Any news? Police should have had time to apprehend the hateful driver that made of without leaving his details after a collision on the road (an offence on its own) hope this has not put your son of cycling as most drivers would be ashamed of such behaviour.


----------



## Lozz360 (7 Feb 2018)

bozmandb9 said:


> Hi there guys.
> 
> On a training ride today I was a victim of road rage. A white van man took exception to the fact that I was in the middle of the road approaching a t-junction, he felt I should stay tight into the curb and indicate!
> 
> ...


It’s been a week since you posted. Any further developments?


----------



## bozmandb9 (10 Feb 2018)

SpokeyDokey said:


> *Mod note:
> *
> Deleted the 'snowflake' posts and any related to them. Derogatory terms such as this are really not needed in the civilised world of CC.



Thanks for doing this. Glad I didn't see them. There is a rather nasty side to this site sometimes.


----------



## bozmandb9 (10 Feb 2018)

Lozz360 said:


> It’s been a week since you posted. Any further developments?



Nothing yet Lozz, to be fair, I wasn't expecting quick developments. The PC dealing with it said it would be a week or so before they get the driver in for interview, and also she needs to come and interview my son.

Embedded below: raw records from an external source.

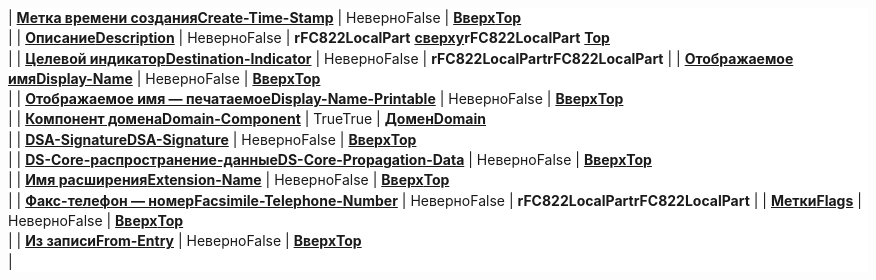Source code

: | [<span data-ttu-id="26845-180">**Метка времени создания**</span><span class="sxs-lookup"><span data-stu-id="26845-180">**Create-Time-Stamp**</span></span>](a-createtimestamp.md)                              | <span data-ttu-id="26845-181">Неверно</span><span class="sxs-lookup"><span data-stu-id="26845-181">False</span></span>     | [<span data-ttu-id="26845-182">**Вверх**</span><span class="sxs-lookup"><span data-stu-id="26845-182">**Top**</span></span>](c-top.md)<br/>                     |
| [<span data-ttu-id="26845-183">**Описание**</span><span class="sxs-lookup"><span data-stu-id="26845-183">**Description**</span></span>](a-description.md)                                        | <span data-ttu-id="26845-184">Неверно</span><span class="sxs-lookup"><span data-stu-id="26845-184">False</span></span>     | <span data-ttu-id="26845-185">**rFC822LocalPart** [ **сверху**](c-top.md)</span><span class="sxs-lookup"><span data-stu-id="26845-185">**rFC822LocalPart** [**Top**](c-top.md)</span></span><br/> |
| [<span data-ttu-id="26845-186">**Целевой индикатор**</span><span class="sxs-lookup"><span data-stu-id="26845-186">**Destination-Indicator**</span></span>](a-destinationindicator.md)                     | <span data-ttu-id="26845-187">Неверно</span><span class="sxs-lookup"><span data-stu-id="26845-187">False</span></span>     | <span data-ttu-id="26845-188">**rFC822LocalPart**</span><span class="sxs-lookup"><span data-stu-id="26845-188">**rFC822LocalPart**</span></span>                                 |
| [<span data-ttu-id="26845-189">**Отображаемое имя**</span><span class="sxs-lookup"><span data-stu-id="26845-189">**Display-Name**</span></span>](a-displayname.md)                                       | <span data-ttu-id="26845-190">Неверно</span><span class="sxs-lookup"><span data-stu-id="26845-190">False</span></span>     | [<span data-ttu-id="26845-191">**Вверх**</span><span class="sxs-lookup"><span data-stu-id="26845-191">**Top**</span></span>](c-top.md)<br/>                     |
| [<span data-ttu-id="26845-192">**Отображаемое имя — печатаемое**</span><span class="sxs-lookup"><span data-stu-id="26845-192">**Display-Name-Printable**</span></span>](a-displaynameprintable.md)                    | <span data-ttu-id="26845-193">Неверно</span><span class="sxs-lookup"><span data-stu-id="26845-193">False</span></span>     | [<span data-ttu-id="26845-194">**Вверх**</span><span class="sxs-lookup"><span data-stu-id="26845-194">**Top**</span></span>](c-top.md)<br/>                     |
| [<span data-ttu-id="26845-195">**Компонент домена**</span><span class="sxs-lookup"><span data-stu-id="26845-195">**Domain-Component**</span></span>](a-dc.md)                                            | <span data-ttu-id="26845-196">True</span><span class="sxs-lookup"><span data-stu-id="26845-196">True</span></span>      | [<span data-ttu-id="26845-197">**Домен**</span><span class="sxs-lookup"><span data-stu-id="26845-197">**Domain**</span></span>](c-domain.md)<br/>               |
| [<span data-ttu-id="26845-198">**DSA-Signature**</span><span class="sxs-lookup"><span data-stu-id="26845-198">**DSA-Signature**</span></span>](a-dsasignature.md)                                     | <span data-ttu-id="26845-199">Неверно</span><span class="sxs-lookup"><span data-stu-id="26845-199">False</span></span>     | [<span data-ttu-id="26845-200">**Вверх**</span><span class="sxs-lookup"><span data-stu-id="26845-200">**Top**</span></span>](c-top.md)<br/>                     |
| [<span data-ttu-id="26845-201">**DS-Core-распространение-данные**</span><span class="sxs-lookup"><span data-stu-id="26845-201">**DS-Core-Propagation-Data**</span></span>](a-dscorepropagationdata.md)                 | <span data-ttu-id="26845-202">Неверно</span><span class="sxs-lookup"><span data-stu-id="26845-202">False</span></span>     | [<span data-ttu-id="26845-203">**Вверх**</span><span class="sxs-lookup"><span data-stu-id="26845-203">**Top**</span></span>](c-top.md)<br/>                     |
| [<span data-ttu-id="26845-204">**Имя расширения**</span><span class="sxs-lookup"><span data-stu-id="26845-204">**Extension-Name**</span></span>](a-extensionname.md)                                   | <span data-ttu-id="26845-205">Неверно</span><span class="sxs-lookup"><span data-stu-id="26845-205">False</span></span>     | [<span data-ttu-id="26845-206">**Вверх**</span><span class="sxs-lookup"><span data-stu-id="26845-206">**Top**</span></span>](c-top.md)<br/>                     |
| [<span data-ttu-id="26845-207">**Факс-телефон — номер**</span><span class="sxs-lookup"><span data-stu-id="26845-207">**Facsimile-Telephone-Number**</span></span>](a-facsimiletelephonenumber.md)            | <span data-ttu-id="26845-208">Неверно</span><span class="sxs-lookup"><span data-stu-id="26845-208">False</span></span>     | <span data-ttu-id="26845-209">**rFC822LocalPart**</span><span class="sxs-lookup"><span data-stu-id="26845-209">**rFC822LocalPart**</span></span>                                 |
| [<span data-ttu-id="26845-210">**Метки**</span><span class="sxs-lookup"><span data-stu-id="26845-210">**Flags**</span></span>](a-flags.md)                                                    | <span data-ttu-id="26845-211">Неверно</span><span class="sxs-lookup"><span data-stu-id="26845-211">False</span></span>     | [<span data-ttu-id="26845-212">**Вверх**</span><span class="sxs-lookup"><span data-stu-id="26845-212">**Top**</span></span>](c-top.md)<br/>                     |
| [<span data-ttu-id="26845-213">**Из записи**</span><span class="sxs-lookup"><span data-stu-id="26845-213">**From-Entry**</span></span>](a-fromentry.md)                                           | <span data-ttu-id="26845-214">Неверно</span><span class="sxs-lookup"><span data-stu-id="26845-214">False</span></span>     | [<span data-ttu-id="26845-215">**Вверх**</span><span class="sxs-lookup"><span data-stu-id="26845-215">**Top**</span></span>](c-top.md)<br/>                     |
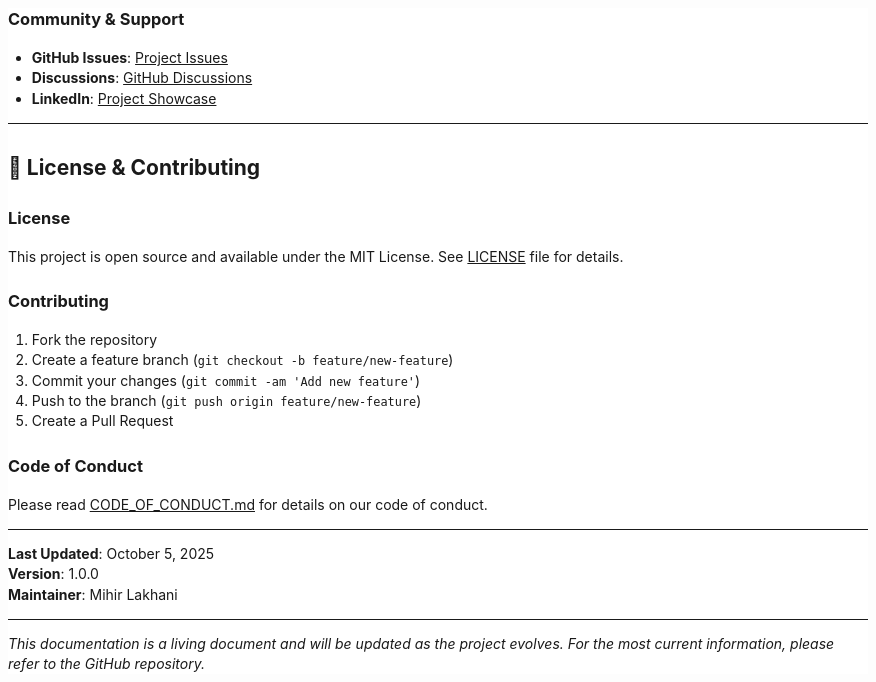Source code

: ### Community & Support
- **GitHub Issues**: [Project Issues](https://github.com/Mihir-Lakhani/fleet-digital-twin-eclipse-ditto/issues)
- **Discussions**: [GitHub Discussions](https://github.com/Mihir-Lakhani/fleet-digital-twin-eclipse-ditto/discussions)
- **LinkedIn**: [Project Showcase](https://linkedin.com/in/mihir-lakhani)

---

## 📄 License & Contributing

### License
This project is open source and available under the MIT License. See [LICENSE](LICENSE) file for details.

### Contributing
1. Fork the repository
2. Create a feature branch (`git checkout -b feature/new-feature`)
3. Commit your changes (`git commit -am 'Add new feature'`)
4. Push to the branch (`git push origin feature/new-feature`)
5. Create a Pull Request

### Code of Conduct
Please read [CODE_OF_CONDUCT.md](CODE_OF_CONDUCT.md) for details on our code of conduct.

---

**Last Updated**: October 5, 2025  
**Version**: 1.0.0  
**Maintainer**: Mihir Lakhani

---

*This documentation is a living document and will be updated as the project evolves. For the most current information, please refer to the GitHub repository.*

With regard to the 'Ponce' insult, and 'hate crime' side, my view is that cyclists need more protection. We are a minority on the roads, and face daily threats to our lives through the deliberate or careless actions of others, so any way in which I can get Police to take any incident more seriously I will use. Furthermore, I think the use of this term was telling. It shows that the driver has a preconception and dislike for me based on either my choice to cycling, or the way I appear whilst cycling. It is not accurate, or relevant, except to demonstrate his prejudice, and that, in my view, makes the 'crime' worse, than if he was simply taking issue with me over my use of the roads.

Thanks to those who have made constructive comments, and to those who made comments which had to be deleted, I leave you to karma and the puncture fairy.


----------



## bozmandb9 (10 Feb 2018)

Milzy said:


> Ponce originated in the UK and came to prominence in the 1960's, initially to describe a pimp. In Spanish it means "prince" and could have either been referring to the fancy, over-the-top clothing and jewelry popular with pimps, or because he was surrounded by a harem of women, involved in the underworld, but usually not the actual "king" of the area (he had to pay tribute to use the block or neighborhood).
> 
> Now it is generally used to refer to someone (usually a male) who dresses in nicer clothing and acts in a polished fashion; often interchangable with fag or pussy, but not necessarily as derogatory: a ponce is not necessarily homosexual, nor are they necessarily passive or weak, but they would tend to be thought of as metrosexual or gay in their manner of dress. Even if you are gay, been called that isn’t a hate crime.



This is as pathetic as it is inaccurate.


----------



## I am Spartacus (10 Feb 2018)

Shockin'
Out on hi end carbon bikes in this weather.


----------



## bozmandb9 (10 Feb 2018)

I am Spartacus said:


> Shockin'
> Out on hi end carbon bikes in this weather.



We only have one bike each, they were high end originally, now 7 years old, but still do their job perfectly, and immensely valuable to us! (15 hours per week each).


----------